Si cela concerne beaucoup les appareils électroménagers, Ecosystem se préoccupe également de plus petits produits comme les téléphones mobiles, qui représentent un important gisement (50 à 100 millions de téléphones dormiraient dans les tiroirs selon Ecosystem). Aussi, l’année dernière, l’éco-organisme a-t-il ouvert le site dédié jedonnemontelephone.fr. Les consommateurs qui souhaitent se délester d’un ancien téléphone qui n’a plus de valeur marchande ou parce qu’ils privilégient le don à la revente, peuvent y céder leur appareil, sans frais d’envoi. Les Ateliers du Bocage assure la remise en état, après avoir suivi un protocole strict d’effacement des données personnelles.
Elargir le réemploi aux pièces détachées
La loi anti-gaspillage prévoit également de développer l’utilisation de pièces détachées issues de l’économie circulaire.

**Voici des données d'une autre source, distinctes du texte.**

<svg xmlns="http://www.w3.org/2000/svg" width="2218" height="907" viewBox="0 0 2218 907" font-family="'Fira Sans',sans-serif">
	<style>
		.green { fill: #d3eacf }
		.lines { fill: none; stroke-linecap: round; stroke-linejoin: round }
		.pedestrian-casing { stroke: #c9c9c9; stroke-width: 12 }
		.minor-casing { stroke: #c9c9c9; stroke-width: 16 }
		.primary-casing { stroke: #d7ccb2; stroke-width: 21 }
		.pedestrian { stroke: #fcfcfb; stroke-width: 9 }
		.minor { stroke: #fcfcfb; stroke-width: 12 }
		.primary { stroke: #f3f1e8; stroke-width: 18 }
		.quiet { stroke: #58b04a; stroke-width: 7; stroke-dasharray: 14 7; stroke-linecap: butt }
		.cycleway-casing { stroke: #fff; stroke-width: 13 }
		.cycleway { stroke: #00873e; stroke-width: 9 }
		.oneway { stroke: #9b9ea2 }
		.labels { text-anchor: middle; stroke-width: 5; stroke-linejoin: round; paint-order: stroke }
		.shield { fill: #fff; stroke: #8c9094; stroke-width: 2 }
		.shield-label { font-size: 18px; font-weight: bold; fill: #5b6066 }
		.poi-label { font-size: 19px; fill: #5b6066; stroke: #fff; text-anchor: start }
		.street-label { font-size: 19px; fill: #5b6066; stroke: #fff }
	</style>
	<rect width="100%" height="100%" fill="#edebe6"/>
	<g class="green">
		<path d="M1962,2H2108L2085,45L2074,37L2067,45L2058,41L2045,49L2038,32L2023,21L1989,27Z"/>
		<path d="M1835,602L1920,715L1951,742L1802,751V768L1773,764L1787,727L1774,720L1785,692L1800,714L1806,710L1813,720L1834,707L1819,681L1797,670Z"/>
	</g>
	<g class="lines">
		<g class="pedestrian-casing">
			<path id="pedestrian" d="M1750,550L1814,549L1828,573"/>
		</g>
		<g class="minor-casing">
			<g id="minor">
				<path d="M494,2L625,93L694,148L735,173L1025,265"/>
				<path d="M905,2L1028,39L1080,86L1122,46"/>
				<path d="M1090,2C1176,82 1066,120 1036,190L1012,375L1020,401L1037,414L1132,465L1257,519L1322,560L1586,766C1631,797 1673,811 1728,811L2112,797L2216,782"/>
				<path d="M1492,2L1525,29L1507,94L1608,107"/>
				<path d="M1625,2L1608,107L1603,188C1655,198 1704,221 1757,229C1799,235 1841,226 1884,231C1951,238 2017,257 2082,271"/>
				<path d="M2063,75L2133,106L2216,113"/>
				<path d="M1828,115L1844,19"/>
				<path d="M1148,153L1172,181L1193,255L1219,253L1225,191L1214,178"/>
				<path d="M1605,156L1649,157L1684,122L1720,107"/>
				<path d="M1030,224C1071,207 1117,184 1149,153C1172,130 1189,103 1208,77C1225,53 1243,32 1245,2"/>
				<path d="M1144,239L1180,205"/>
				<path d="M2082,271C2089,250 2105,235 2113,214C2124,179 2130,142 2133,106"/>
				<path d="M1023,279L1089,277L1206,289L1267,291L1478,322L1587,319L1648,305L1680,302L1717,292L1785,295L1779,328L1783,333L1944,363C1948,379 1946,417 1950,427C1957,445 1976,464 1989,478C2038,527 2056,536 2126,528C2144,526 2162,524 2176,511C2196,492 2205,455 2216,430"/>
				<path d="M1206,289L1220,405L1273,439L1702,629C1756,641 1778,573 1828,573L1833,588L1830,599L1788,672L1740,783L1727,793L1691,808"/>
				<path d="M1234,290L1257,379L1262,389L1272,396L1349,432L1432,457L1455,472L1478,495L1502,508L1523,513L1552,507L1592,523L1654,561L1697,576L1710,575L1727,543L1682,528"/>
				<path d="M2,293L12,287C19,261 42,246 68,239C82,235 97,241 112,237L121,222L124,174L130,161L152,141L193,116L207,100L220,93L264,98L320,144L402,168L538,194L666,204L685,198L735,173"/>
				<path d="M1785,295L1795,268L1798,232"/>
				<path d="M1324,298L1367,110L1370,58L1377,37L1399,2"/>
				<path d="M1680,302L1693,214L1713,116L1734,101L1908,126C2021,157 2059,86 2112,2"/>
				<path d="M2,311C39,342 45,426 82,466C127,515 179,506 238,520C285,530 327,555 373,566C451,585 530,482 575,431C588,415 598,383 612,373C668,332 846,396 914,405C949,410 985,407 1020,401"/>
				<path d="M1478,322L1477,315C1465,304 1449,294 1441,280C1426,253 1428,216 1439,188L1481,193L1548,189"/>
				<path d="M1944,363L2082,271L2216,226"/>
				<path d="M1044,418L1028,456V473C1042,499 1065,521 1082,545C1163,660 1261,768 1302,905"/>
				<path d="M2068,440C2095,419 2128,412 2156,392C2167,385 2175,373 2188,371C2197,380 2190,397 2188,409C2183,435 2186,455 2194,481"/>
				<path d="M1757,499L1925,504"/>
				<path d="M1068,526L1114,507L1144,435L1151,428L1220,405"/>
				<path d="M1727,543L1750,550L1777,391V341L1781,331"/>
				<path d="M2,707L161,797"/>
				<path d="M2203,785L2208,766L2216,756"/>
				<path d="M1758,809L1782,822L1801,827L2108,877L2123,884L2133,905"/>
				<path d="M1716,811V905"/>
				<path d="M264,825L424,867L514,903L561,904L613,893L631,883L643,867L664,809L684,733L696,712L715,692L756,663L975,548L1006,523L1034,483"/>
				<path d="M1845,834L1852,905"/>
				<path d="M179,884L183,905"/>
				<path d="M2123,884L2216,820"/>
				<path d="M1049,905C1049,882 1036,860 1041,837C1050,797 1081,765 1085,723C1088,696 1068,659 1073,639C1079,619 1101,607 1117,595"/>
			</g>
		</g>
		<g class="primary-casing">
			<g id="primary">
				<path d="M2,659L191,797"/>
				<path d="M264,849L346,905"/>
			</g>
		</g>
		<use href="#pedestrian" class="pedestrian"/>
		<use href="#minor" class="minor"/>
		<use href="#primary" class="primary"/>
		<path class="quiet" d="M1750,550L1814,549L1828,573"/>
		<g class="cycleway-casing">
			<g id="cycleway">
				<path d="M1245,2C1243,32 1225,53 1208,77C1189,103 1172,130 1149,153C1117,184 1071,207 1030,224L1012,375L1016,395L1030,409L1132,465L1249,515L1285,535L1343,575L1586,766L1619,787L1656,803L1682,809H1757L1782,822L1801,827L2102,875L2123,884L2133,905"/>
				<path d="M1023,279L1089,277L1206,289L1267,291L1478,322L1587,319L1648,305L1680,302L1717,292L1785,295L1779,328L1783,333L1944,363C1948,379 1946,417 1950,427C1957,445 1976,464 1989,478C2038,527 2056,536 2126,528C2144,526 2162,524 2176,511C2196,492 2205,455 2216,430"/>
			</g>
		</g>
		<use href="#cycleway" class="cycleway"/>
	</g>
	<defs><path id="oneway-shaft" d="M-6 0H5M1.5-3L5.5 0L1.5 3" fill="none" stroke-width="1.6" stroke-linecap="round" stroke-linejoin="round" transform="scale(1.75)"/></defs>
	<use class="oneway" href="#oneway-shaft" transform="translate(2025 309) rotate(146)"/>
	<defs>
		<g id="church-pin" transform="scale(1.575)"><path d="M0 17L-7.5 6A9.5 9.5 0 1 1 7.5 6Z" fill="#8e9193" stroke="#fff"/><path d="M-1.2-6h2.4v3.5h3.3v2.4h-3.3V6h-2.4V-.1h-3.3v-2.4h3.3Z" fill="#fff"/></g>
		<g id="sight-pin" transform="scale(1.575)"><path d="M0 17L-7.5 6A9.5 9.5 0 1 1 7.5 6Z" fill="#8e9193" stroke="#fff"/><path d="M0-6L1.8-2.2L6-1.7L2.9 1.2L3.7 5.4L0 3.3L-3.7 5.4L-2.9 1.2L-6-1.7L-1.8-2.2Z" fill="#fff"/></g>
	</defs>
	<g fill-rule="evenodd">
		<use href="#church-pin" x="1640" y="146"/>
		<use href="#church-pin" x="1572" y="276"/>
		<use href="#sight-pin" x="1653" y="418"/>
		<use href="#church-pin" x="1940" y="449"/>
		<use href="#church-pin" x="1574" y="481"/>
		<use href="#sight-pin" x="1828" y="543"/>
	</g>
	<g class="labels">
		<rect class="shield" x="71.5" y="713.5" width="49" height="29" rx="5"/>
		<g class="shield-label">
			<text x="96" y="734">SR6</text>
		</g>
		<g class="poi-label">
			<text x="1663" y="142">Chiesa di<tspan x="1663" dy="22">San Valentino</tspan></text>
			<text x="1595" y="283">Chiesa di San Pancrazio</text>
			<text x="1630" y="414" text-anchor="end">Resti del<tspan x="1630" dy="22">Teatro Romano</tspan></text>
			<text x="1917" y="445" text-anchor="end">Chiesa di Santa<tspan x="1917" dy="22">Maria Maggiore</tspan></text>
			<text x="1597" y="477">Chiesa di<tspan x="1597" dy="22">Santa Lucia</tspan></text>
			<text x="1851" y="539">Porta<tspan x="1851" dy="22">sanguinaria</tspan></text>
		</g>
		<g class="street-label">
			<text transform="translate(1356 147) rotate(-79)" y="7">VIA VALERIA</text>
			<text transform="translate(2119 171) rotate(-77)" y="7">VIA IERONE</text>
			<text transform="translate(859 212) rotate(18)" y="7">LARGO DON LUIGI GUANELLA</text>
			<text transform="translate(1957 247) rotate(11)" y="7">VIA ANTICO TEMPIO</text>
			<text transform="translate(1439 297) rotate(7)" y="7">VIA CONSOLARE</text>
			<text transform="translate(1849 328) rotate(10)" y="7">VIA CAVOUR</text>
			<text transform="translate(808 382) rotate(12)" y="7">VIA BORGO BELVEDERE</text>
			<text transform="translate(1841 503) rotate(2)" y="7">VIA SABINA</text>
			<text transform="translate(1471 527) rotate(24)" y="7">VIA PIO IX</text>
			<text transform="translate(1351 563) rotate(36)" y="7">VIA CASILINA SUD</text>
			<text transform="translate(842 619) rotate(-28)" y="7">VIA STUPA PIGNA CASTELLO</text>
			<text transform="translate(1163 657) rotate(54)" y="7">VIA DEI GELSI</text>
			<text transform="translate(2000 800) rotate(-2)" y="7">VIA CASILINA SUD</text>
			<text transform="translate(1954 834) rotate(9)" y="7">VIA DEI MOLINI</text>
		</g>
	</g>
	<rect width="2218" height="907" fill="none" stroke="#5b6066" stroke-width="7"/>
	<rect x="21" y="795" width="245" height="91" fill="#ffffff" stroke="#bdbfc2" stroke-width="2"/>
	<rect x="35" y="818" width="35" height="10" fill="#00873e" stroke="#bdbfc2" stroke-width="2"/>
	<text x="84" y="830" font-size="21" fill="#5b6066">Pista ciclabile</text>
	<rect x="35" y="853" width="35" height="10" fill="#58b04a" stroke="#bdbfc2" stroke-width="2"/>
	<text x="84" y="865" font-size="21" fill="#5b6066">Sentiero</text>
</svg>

Cette évolution interviendra le 1er janvier 2022, un an après l’apparition de l’indice de réparabilité et du fonds réparation (1er janvier 2021).
Pour approvisionner les réparateurs en pièces détachées d’occasion, une plateforme nationale doit voir le jour en 2022. Ecosystem précise qu’un pilote cofinancé par l’Ademe a été développé il y a deux ans, pour déterminer quelles sont les pièces les plus demandées par les réseaux de réparateurs.
Actuellement, il existe déjà une base de données baptisée Agora, qui agrège les pièces neuves d’origine. Interrogé sur la possible intégration de pièces d’occasion à la plateforme existante Agora, Ecosystem explique ne pas savoir comment la plateforme va s’organiser ; là encore, des travaux et décrets sont en cours d’élaboration.